# Layout annotation records
• • •
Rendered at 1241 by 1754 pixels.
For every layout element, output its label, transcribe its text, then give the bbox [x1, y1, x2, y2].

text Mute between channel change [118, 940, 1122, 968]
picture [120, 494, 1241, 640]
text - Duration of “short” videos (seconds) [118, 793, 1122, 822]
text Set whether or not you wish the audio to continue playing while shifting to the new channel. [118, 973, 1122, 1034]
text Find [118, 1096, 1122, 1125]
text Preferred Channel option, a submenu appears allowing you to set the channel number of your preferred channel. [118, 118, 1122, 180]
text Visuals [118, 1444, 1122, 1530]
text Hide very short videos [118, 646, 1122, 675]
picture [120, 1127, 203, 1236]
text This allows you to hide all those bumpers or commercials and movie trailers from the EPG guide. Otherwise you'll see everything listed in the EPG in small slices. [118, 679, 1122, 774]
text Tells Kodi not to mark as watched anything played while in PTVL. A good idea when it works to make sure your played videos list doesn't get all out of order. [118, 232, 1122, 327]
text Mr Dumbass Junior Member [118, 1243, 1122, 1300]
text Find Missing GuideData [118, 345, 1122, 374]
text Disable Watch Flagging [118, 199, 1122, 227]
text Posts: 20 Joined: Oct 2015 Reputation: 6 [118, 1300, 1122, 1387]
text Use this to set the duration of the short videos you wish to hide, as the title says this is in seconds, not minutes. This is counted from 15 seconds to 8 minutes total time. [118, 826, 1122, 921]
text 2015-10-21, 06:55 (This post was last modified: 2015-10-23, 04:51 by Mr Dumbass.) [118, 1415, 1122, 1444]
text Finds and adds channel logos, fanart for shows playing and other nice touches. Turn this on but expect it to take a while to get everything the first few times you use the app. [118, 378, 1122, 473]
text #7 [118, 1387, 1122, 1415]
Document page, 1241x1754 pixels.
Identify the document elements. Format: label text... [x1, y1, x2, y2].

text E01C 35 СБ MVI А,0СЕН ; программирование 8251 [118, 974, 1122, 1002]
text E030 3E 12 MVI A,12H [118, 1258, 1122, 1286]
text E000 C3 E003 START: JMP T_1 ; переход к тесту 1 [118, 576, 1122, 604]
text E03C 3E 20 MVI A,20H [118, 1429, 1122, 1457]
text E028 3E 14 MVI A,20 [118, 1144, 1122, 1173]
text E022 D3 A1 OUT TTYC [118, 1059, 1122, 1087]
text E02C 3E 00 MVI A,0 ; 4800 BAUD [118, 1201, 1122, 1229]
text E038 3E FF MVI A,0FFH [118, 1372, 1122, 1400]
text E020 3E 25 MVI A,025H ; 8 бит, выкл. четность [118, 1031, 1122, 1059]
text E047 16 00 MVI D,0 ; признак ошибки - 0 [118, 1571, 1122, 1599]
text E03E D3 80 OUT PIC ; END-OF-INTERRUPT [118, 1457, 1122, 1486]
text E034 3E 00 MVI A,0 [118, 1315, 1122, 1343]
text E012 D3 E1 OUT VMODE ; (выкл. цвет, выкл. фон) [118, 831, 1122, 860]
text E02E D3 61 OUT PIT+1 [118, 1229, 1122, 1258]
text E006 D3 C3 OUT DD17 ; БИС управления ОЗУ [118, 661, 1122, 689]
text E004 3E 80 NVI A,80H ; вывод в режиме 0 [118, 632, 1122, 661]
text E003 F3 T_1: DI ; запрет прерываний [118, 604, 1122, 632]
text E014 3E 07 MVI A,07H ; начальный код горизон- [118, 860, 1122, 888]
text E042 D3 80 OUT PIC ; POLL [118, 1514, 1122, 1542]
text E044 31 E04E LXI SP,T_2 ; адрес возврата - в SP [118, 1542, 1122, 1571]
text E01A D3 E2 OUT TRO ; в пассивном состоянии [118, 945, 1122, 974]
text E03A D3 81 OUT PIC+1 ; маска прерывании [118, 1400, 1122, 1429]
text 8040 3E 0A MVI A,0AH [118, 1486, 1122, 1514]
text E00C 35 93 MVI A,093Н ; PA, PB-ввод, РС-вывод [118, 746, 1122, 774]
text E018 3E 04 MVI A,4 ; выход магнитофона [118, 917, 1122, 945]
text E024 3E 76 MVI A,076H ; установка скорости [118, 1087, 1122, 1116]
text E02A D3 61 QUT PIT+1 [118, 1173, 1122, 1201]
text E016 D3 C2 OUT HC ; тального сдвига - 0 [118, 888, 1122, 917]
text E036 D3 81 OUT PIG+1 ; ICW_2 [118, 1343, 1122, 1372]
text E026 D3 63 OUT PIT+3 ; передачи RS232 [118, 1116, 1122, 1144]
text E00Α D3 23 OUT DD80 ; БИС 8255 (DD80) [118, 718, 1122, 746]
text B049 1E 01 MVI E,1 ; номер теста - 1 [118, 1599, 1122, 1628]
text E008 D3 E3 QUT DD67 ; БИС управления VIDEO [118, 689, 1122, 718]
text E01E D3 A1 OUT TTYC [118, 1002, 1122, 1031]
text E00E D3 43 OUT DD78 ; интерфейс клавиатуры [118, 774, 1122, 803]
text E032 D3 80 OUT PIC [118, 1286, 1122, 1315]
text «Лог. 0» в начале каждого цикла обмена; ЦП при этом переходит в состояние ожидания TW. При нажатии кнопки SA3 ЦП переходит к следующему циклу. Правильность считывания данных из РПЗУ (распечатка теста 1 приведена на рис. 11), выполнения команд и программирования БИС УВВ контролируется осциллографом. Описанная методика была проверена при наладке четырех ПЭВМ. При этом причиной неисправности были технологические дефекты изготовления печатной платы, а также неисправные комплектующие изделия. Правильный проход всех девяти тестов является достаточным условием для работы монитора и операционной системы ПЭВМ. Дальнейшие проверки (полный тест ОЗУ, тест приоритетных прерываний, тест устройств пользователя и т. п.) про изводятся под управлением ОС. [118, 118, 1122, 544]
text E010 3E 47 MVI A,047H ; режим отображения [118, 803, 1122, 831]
• • •
# What the task requires
Rewrite the records from the line containing "text Mute between" through the line containing "text - Duration", inclusive, substituting "channel switch" for "channel change" and leaving everything else unchanged. Give only those lines.

# Worked solution
text Mute between channel switch [118, 940, 1122, 968]
picture [120, 494, 1241, 640]
text - Duration of “short” videos (seconds) [118, 793, 1122, 822]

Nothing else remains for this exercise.